The Fender Pro was an instrument amplifier manufactured by Fender Electric Instruments from 1946 to 1965. It was characterized by its dual 6L6-family power tubes and single 15" speaker, with output power increasing from 18 watts up to 40 watts over its production run. The Pro was replaced in the Fender lineup by its offspring the Pro Reverb.

History

Woody
The Professional was the largest of the three amplifiers Leo Fender produced at the launch of his company in 1946. It was built in small numbers on a special-order basis, and used the same circuitry and even the same chassis as the Model 26 (Deluxe), with "Model 26" on the control plate scratched out and 6L6 tubes and larger transformers driving a 15-inch field coil speaker. The distinctive rear-panel cabinet was uncovered hardwood (maple, mahogany or walnut), with red, gold or blue grill cloth and vertical chrome bars in the center.

Tweed
In 1948 the Pro-Amp was part of Fender's revamped lineup in top-panel cabinets covered in luggage twill (miscalled "tweed") with redesigned electronics. The first version (1948–53) had a small, round-cornered speaker aperture and is known as the "TV-front;" this was followed by the "wide-panel" (1953–55) and "narrow-panel" (1955–60) cabinets. The circuit over this time evolved considerably, from 6SC7 (or 6SL7) grid-leak biased preamp tubes and paraphrase inverter driving a cathode-biased 6L6G push-pull output section (model 5A5) to a more advanced 12AY7 cathode-biased preamp and 12AX7 cathodyne inverter driving fixed-bias 6L6GBs with negative feedback and filter choke (model 5E5-A); while headroom was increased and distortion reduced, output power remained around 25 watts.

Brownface

From 1960–63 the Pro along with Fender's other combo amps received a cabinet with front-mounted controls covered in brown Tolex; it shared its circuit with the other members of the "Professional Series", incorporating the architecture of the 5F6-A Bassman (long-tailed-pair phase inverter), separate bass, treble and volume controls on each channel and a complex "harmonic vibrato" tremolo circuit (6G5 and 6G5-A).

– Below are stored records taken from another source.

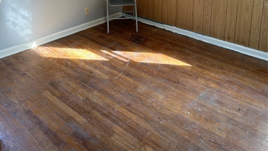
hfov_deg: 56.6
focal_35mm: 35
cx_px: 134
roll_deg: -1.0
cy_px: -11
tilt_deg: -11.0
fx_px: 249
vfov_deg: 30.5
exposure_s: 1/60
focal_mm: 6.86
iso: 160
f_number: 1.78
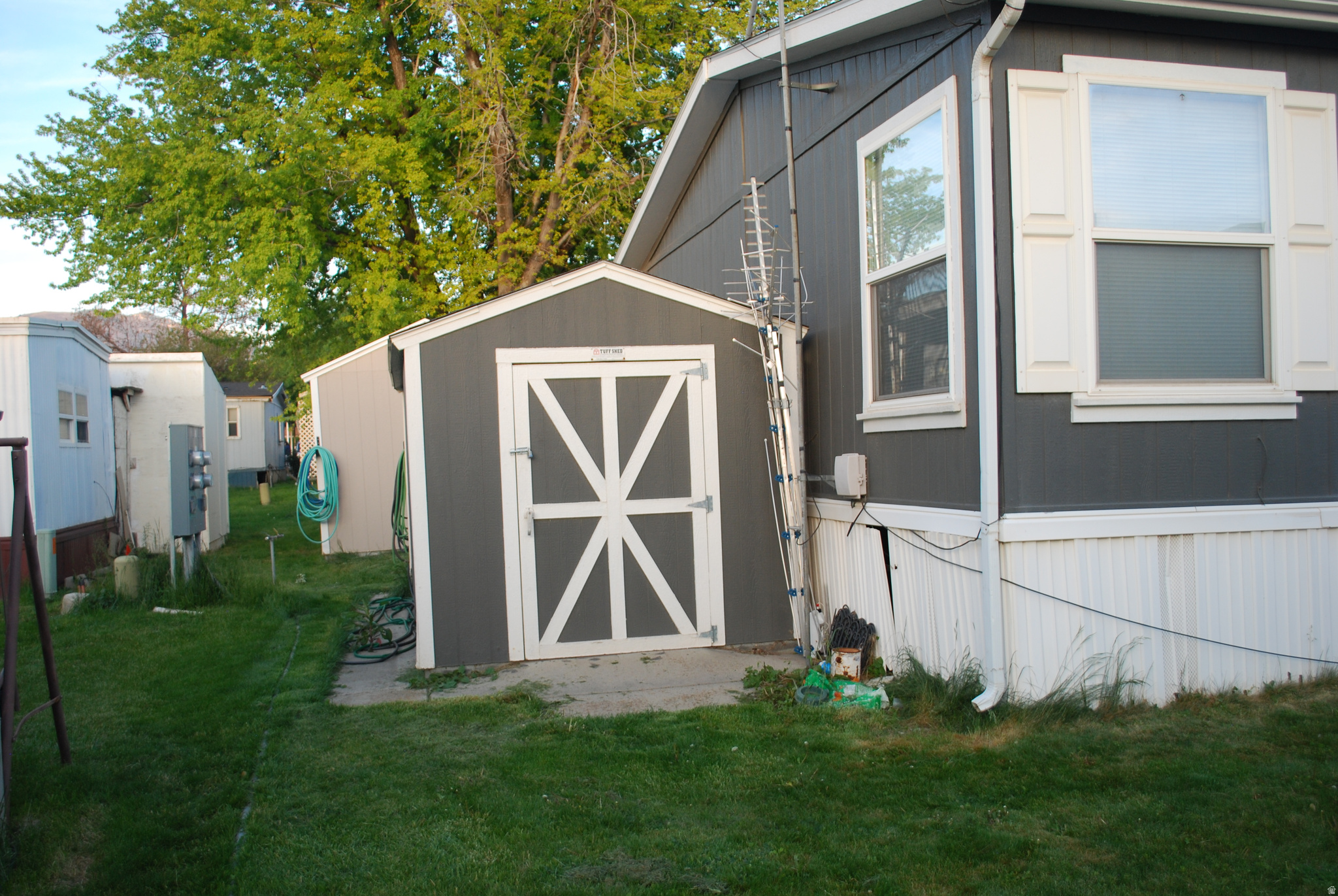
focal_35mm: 33
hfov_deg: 57.2
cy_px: 448
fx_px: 1228
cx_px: 669
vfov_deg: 40.1
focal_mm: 22
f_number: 4.5
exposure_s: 1/80
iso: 200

The Pro, like many of the Professional Series, became solid-state rather than tube-rectified, eliminating rectifier sag; output was now pushed up to 40 watts through a pair of 5881s or 6L6GCs. The earliest brownface Pro Amps featured prototype aluminum knobs; these models primarily contain parts from 1959.

Blackface
In late 1963 the Fender amplifier line was reclothed in black Tolex with black-painted control panels. The Pro circuit (AA763) was largely the same as its predecessor, but reverted to tube rather than solid-state rectification and dropped the costly "harmonic vibrato" for a simpler electro-optic tremolo circuit. The Pro was joined in 1965 by the Pro Reverb, essentially the same amplifier with spring reverb and 2×12" speakers; the non-reverb Pro was discontinued the following year.